Bei der unterlassenen Röntgenkontrolluntersuchung während der Erstoperation handele es sich nach Auffassung des Landgerichts um einen Befunderhebungsfehler und nicht um einen Fehler im therapeutischen Bereich. Befunderhebungsfehler begründeten grundsätzlich keine Beweislastumkehr im Rahmen des Kausalzusammenhangs. In Anlehnung an die Rechtsprechung des BGH hätte hierzu entweder – was nicht feststellbar war – ein grober Befunderhebungsfehler vorliegen müssen oder aber ein einfacher Befunderhebungsfehler, wenn sich bei der gebotenen Abklärung mit hinreichender Wahrscheinlichkeit ein reaktionspflichtiges positives Ergebnis gezeigt hätte und sich die Verkennung dieses Befundes als fundamental oder die Nichtreaktion hierauf als grob fehlerhaft dargestellt hätte.

Die Erfüllung dieser Voraussetzungen nahm das OLG Saarbrücken an, sodass im vorliegenden Fall eigentlich eine Beweislastumkehr hätte eingreifen müssen.

Hierauf konnte sich die Klägerin jedoch nicht mit Erfolg berufen. Nach Auffassung des OLG, welches wiederrum auf die Rechtsprechung des BGH Bezug nahm, stellen Beweiserleichterungen nämlich keine Sanktion für ein besonders schweres Arztverschulden dar, sondern knüpfen daran an, dass die Aufklärung des Behandlungsgeschehens in besonderer Weise erschwert worden ist.

Die Kausalitätsvermutung muss daher entfallen, wenn der Patient durch sein Verhalten eine selbstständige Komponente für den Heilungserfolg vereitelt und dadurch in gleicherweise wie der Fehler dazu beigetragen hat, dass der Verlauf des Behandlungsgeschehen nicht mehr aufgeklärt werden kann.

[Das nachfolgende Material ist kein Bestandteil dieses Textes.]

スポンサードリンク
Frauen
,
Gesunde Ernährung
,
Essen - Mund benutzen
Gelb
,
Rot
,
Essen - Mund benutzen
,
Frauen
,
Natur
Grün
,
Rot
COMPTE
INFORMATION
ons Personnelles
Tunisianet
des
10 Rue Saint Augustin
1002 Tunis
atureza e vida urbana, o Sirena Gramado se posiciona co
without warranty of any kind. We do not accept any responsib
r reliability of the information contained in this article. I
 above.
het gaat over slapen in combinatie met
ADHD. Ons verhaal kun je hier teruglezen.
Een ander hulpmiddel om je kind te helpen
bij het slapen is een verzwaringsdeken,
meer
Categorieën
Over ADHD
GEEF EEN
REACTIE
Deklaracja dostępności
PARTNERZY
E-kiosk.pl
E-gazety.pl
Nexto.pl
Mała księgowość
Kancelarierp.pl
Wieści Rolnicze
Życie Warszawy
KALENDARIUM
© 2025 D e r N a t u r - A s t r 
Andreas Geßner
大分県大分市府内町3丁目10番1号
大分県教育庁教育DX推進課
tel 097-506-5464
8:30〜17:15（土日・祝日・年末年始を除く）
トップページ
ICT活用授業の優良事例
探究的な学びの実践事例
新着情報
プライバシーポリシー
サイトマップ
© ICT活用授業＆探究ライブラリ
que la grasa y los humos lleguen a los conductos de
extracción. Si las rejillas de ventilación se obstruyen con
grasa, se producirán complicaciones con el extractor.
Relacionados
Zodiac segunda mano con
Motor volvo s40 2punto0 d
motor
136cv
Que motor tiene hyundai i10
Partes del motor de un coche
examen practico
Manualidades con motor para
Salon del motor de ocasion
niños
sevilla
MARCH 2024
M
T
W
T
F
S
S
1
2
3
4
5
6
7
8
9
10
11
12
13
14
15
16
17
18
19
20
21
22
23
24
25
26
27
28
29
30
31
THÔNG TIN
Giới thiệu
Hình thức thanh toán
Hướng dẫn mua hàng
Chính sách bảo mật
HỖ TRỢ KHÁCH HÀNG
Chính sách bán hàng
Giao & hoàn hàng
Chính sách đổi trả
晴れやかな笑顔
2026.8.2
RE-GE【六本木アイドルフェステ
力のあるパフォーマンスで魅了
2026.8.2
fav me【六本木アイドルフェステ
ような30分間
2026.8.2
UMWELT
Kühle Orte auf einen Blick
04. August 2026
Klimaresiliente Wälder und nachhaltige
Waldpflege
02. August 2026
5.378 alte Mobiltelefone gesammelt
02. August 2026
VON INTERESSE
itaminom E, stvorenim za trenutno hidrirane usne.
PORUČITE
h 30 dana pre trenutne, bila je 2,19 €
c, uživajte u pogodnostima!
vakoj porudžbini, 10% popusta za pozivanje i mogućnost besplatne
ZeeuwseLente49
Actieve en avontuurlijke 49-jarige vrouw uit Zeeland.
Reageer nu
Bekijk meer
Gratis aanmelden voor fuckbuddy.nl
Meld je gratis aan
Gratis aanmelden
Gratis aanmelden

Im vorliegenden Fall hatte der Patient die gebotenen Kontrolltermine nicht wahrgenommen und dadurch den Heilungsverlauf erheblich gefährdet. Im Zeitraum von fast einem Jahr nahm der Patient keine Kontrolltermine wahr, weil er nicht mehr ins Krankenhaus wollte. Dieses Verhalten sei dem Patienten auch vorwerfbar, da das erforderliche Verständnis für die Notwendigkeit einer qualifizierten medizinischen Nachversorgung beim Patienten festgestellt werden konnte. Sowohl der Hausarzt als auch die Klägerin selbst hätten entsprechend auf den Patienten eingewirkt, damit er sich ins Krankenhaus begibt, um sich nachbetreuen zu lassen.

Bewertung

Die Entscheidung des OLG Saarbrücken ist in jeder juristischen Hinsicht vollkommen überzeugend.

Unterlässt ein Patient eine gebotene Nachbehandlung, obgleich ihm deren Notwendigkeit bekannt war, und ruft das Unterlassen dieser Nachbehandlung weitere Komplikationen und Erkrankungen hervor, trägt der Patient in gleicher Weise wie der behandelnde Arzt zu seinen Gesundheitsschädigungen bei, sodass sein eigenes Fehlverhalten das des Arztes aufwiegt. Eine Beweislastumkehr zu Gunsten des Patienten scheidet daher aus. Im vorliegenden Fall hat sich somit nicht das Risiko der fehlerhaft unterlassenen Röntgenkontrastmitteldarstellung, sondern dasjenige der vom Patienten unterlassenen Nachbehandlung realisiert.